── Data records ──
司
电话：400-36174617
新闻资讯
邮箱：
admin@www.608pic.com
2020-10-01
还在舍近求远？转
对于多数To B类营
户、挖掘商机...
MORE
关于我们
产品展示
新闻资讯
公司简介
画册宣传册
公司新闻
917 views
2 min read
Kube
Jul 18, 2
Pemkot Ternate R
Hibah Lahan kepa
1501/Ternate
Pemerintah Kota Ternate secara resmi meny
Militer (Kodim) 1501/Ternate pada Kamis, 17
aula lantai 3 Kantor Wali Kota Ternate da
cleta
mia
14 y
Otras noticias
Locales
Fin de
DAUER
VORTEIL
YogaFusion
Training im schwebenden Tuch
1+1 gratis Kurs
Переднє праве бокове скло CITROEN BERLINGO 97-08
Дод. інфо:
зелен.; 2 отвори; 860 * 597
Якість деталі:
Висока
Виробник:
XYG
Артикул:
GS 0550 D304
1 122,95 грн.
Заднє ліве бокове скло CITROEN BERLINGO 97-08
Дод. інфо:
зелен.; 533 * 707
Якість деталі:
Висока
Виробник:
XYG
───
Directive: Without dropping a single line, output the records above exactly.

Task answer:
司
电话：400-36174617
新闻资讯
邮箱：
admin@www.608pic.com
2020-10-01
还在舍近求远？转
对于多数To B类营
户、挖掘商机...
MORE
关于我们
产品展示
新闻资讯
公司简介
画册宣传册
公司新闻
917 views
2 min read
Kube
Jul 18, 2
Pemkot Ternate R
Hibah Lahan kepa
1501/Ternate
Pemerintah Kota Ternate secara resmi meny
Militer (Kodim) 1501/Ternate pada Kamis, 17
aula lantai 3 Kantor Wali Kota Ternate da
cleta
mia
14 y
Otras noticias
Locales
Fin de
DAUER
VORTEIL
YogaFusion
Training im schwebenden Tuch
1+1 gratis Kurs
Переднє праве бокове скло CITROEN BERLINGO 97-08
Дод. інфо:
зелен.; 2 отвори; 860 * 597
Якість деталі:
Висока
Виробник:
XYG
Артикул:
GS 0550 D304
1 122,95 грн.
Заднє ліве бокове скло CITROEN BERLINGO 97-08
Дод. інфо:
зелен.; 533 * 707
Якість деталі:
Висока
Виробник:
XYG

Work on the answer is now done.